**Your assignment**
Output each record verbatim, with pictures left out.

◆ ◆ ◆ ◆ ◆ ◆ ◆

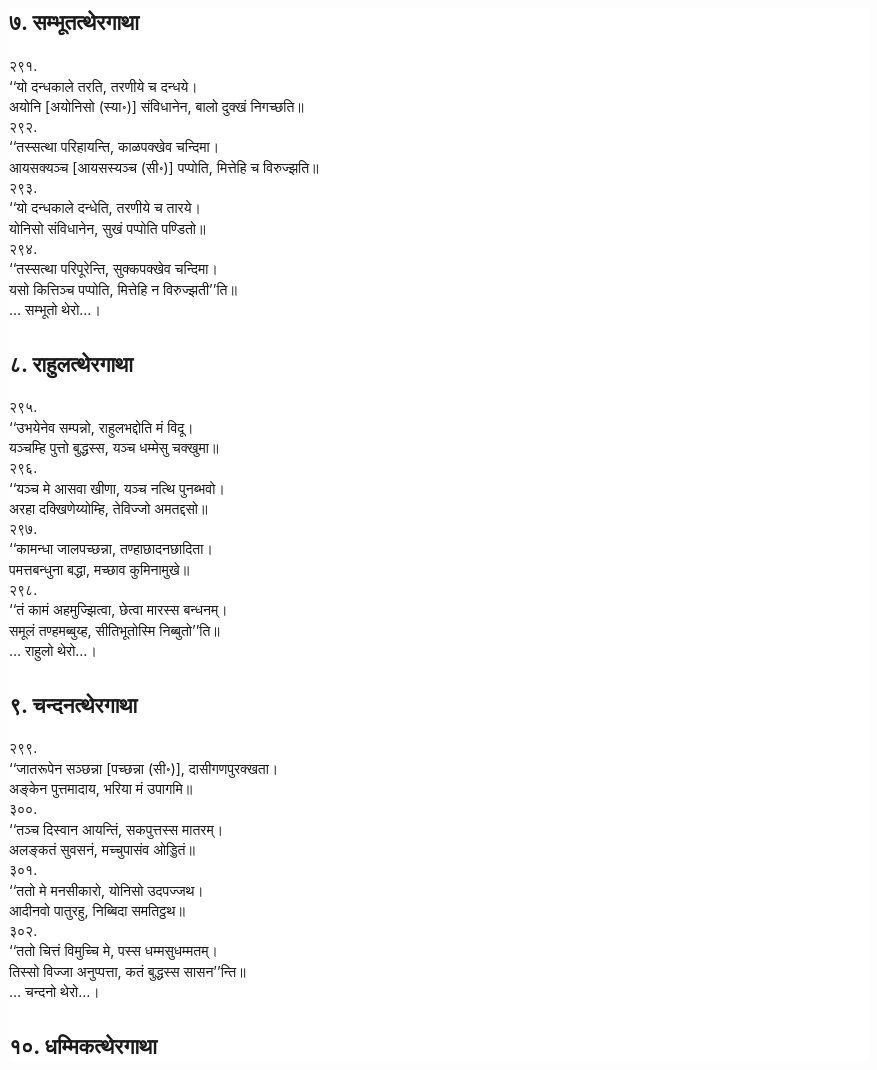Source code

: ## ७. सम्भूतत्थेरगाथा

२९१.  
‘‘यो दन्धकाले तरति, तरणीये च दन्धये।  
अयोनि [अयोनिसो (स्या॰)] संविधानेन, बालो दुक्खं निगच्छति॥  
२९२.  
‘‘तस्सत्था परिहायन्ति, काळपक्खेव चन्दिमा।  
आयसक्यञ्च [आयसस्यञ्च (सी॰)] पप्पोति, मित्तेहि च विरुज्झति॥  
२९३.  
‘‘यो दन्धकाले दन्धेति, तरणीये च तारये।  
योनिसो संविधानेन, सुखं पप्पोति पण्डितो॥  
२९४.  
‘‘तस्सत्था परिपूरेन्ति, सुक्कपक्खेव चन्दिमा।  
यसो कित्तिञ्च पप्पोति, मित्तेहि न विरुज्झती’’ति॥  
… सम्भूतो थेरो…।  


## ८. राहुलत्थेरगाथा

२९५.  
‘‘उभयेनेव सम्पन्नो, राहुलभद्दोति मं विदू।  
यञ्चम्हि पुत्तो बुद्धस्स, यञ्च धम्मेसु चक्खुमा॥  
२९६.  
‘‘यञ्च मे आसवा खीणा, यञ्च नत्थि पुनब्भवो।  
अरहा दक्खिणेय्योम्हि, तेविज्जो अमतद्दसो॥  
२९७.  
‘‘कामन्धा जालपच्छन्ना, तण्हाछादनछादिता।  
पमत्तबन्धुना बद्धा, मच्छाव कुमिनामुखे॥  
२९८.  
‘‘तं कामं अहमुज्झित्वा, छेत्वा मारस्स बन्धनम्।  
समूलं तण्हमब्बुय्ह, सीतिभूतोस्मि निब्बुतो’’ति॥  
… राहुलो थेरो…।  


## ९. चन्दनत्थेरगाथा

२९९.  
‘‘जातरूपेन सञ्छन्ना [पच्छन्ना (सी॰)], दासीगणपुरक्खता।  
अङ्केन पुत्तमादाय, भरिया मं उपागमि॥  
३००.  
‘‘तञ्च दिस्वान आयन्तिं, सकपुत्तस्स मातरम्।  
अलङ्कतं सुवसनं, मच्चुपासंव ओड्डितं॥  
३०१.  
‘‘ततो मे मनसीकारो, योनिसो उदपज्जथ।  
आदीनवो पातुरहु, निब्बिदा समतिट्ठथ॥  
३०२.  
‘‘ततो चित्तं विमुच्चि मे, पस्स धम्मसुधम्मतम्।  
तिस्सो विज्जा अनुप्पत्ता, कतं बुद्धस्स सासन’’न्ति॥  
… चन्दनो थेरो…।  


## १०. धम्मिकत्थेरगाथा
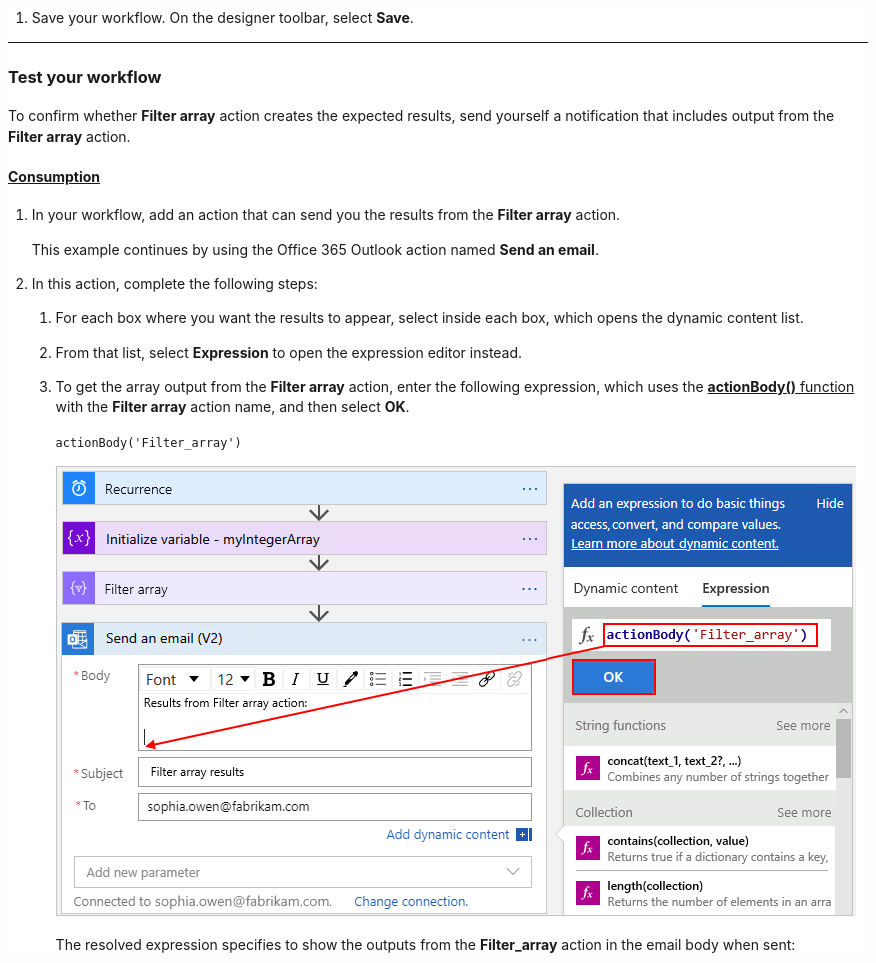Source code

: 1. Save your workflow. On the designer toolbar, select **Save**.

---

### Test your workflow

To confirm whether **Filter array** action creates the expected results, send yourself a notification that includes output from the **Filter array** action.

#### [Consumption](#tab/consumption)

1. In your workflow, add an action that can send you the results from the **Filter array** action.

   This example continues by using the Office 365 Outlook action named **Send an email**.

1. In this action, complete the following steps:

   1. For each box where you want the results to appear, select inside each box, which opens the dynamic content list.

   1. From that list, select **Expression** to open the expression editor instead.

   1. To get the array output from the **Filter array** action, enter the following expression, which uses the [**actionBody()** function](workflow-definition-language-functions-reference.md#actionBody) with the **Filter array** action name, and then select **OK**.

      `actionBody('Filter_array')`

      ![Screenshot showing a Consumption workflow with the "Send an email" action and the action outputs from the "Filter array" action.](./media/logic-apps-perform-data-operations/send-email-filter-array-action-consumption.png)

      The resolved expression specifies to show the outputs from the **Filter_array** action in the email body when sent:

◆ ◆ ◆ ◆ ◆ ◆ ◆

**Task answer**
Source code

: ## ७. सम्भूतत्थेरगाथा

२९१.  
‘‘यो दन्धकाले तरति, तरणीये च दन्धये।  
अयोनि [अयोनिसो (स्या॰)] संविधानेन, बालो दुक्खं निगच्छति॥  
२९२.  
‘‘तस्सत्था परिहायन्ति, काळपक्खेव चन्दिमा।  
आयसक्यञ्च [आयसस्यञ्च (सी॰)] पप्पोति, मित्तेहि च विरुज्झति॥  
२९३.  
‘‘यो दन्धकाले दन्धेति, तरणीये च तारये।  
योनिसो संविधानेन, सुखं पप्पोति पण्डितो॥  
२९४.  
‘‘तस्सत्था परिपूरेन्ति, सुक्कपक्खेव चन्दिमा।  
यसो कित्तिञ्च पप्पोति, मित्तेहि न विरुज्झती’’ति॥  
… सम्भूतो थेरो…।  


## ८. राहुलत्थेरगाथा

२९५.  
‘‘उभयेनेव सम्पन्नो, राहुलभद्दोति मं विदू।  
यञ्चम्हि पुत्तो बुद्धस्स, यञ्च धम्मेसु चक्खुमा॥  
२९६.  
‘‘यञ्च मे आसवा खीणा, यञ्च नत्थि पुनब्भवो।  
अरहा दक्खिणेय्योम्हि, तेविज्जो अमतद्दसो॥  
२९७.  
‘‘कामन्धा जालपच्छन्ना, तण्हाछादनछादिता।  
पमत्तबन्धुना बद्धा, मच्छाव कुमिनामुखे॥  
२९८.  
‘‘तं कामं अहमुज्झित्वा, छेत्वा मारस्स बन्धनम्।  
समूलं तण्हमब्बुय्ह, सीतिभूतोस्मि निब्बुतो’’ति॥  
… राहुलो थेरो…।  


## ९. चन्दनत्थेरगाथा

२९९.  
‘‘जातरूपेन सञ्छन्ना [पच्छन्ना (सी॰)], दासीगणपुरक्खता।  
अङ्केन पुत्तमादाय, भरिया मं उपागमि॥  
३००.  
‘‘तञ्च दिस्वान आयन्तिं, सकपुत्तस्स मातरम्।  
अलङ्कतं सुवसनं, मच्चुपासंव ओड्डितं॥  
३०१.  
‘‘ततो मे मनसीकारो, योनिसो उदपज्जथ।  
आदीनवो पातुरहु, निब्बिदा समतिट्ठथ॥  
३०२.  
‘‘ततो चित्तं विमुच्चि मे, पस्स धम्मसुधम्मतम्।  
तिस्सो विज्जा अनुप्पत्ता, कतं बुद्धस्स सासन’’न्ति॥  
… चन्दनो थेरो…।  


## १०. धम्मिकत्थेरगाथा
Source code

: 1. Save your workflow. On the designer toolbar, select **Save**.

---

### Test your workflow

To confirm whether **Filter array** action creates the expected results, send yourself a notification that includes output from the **Filter array** action.

#### [Consumption](#tab/consumption)

1. In your workflow, add an action that can send you the results from the **Filter array** action.

   This example continues by using the Office 365 Outlook action named **Send an email**.

1. In this action, complete the following steps:

   1. For each box where you want the results to appear, select inside each box, which opens the dynamic content list.

   1. From that list, select **Expression** to open the expression editor instead.

   1. To get the array output from the **Filter array** action, enter the following expression, which uses the [**actionBody()** function](workflow-definition-language-functions-reference.md#actionBody) with the **Filter array** action name, and then select **OK**.

      `actionBody('Filter_array')`

      ![Screenshot showing a Consumption workflow with the "Send an email" action and the action outputs from the "Filter array" action.](./media/logic-apps-perform-data-operations/send-email-filter-array-action-consumption.png)

      The resolved expression specifies to show the outputs from the **Filter_array** action in the email body when sent:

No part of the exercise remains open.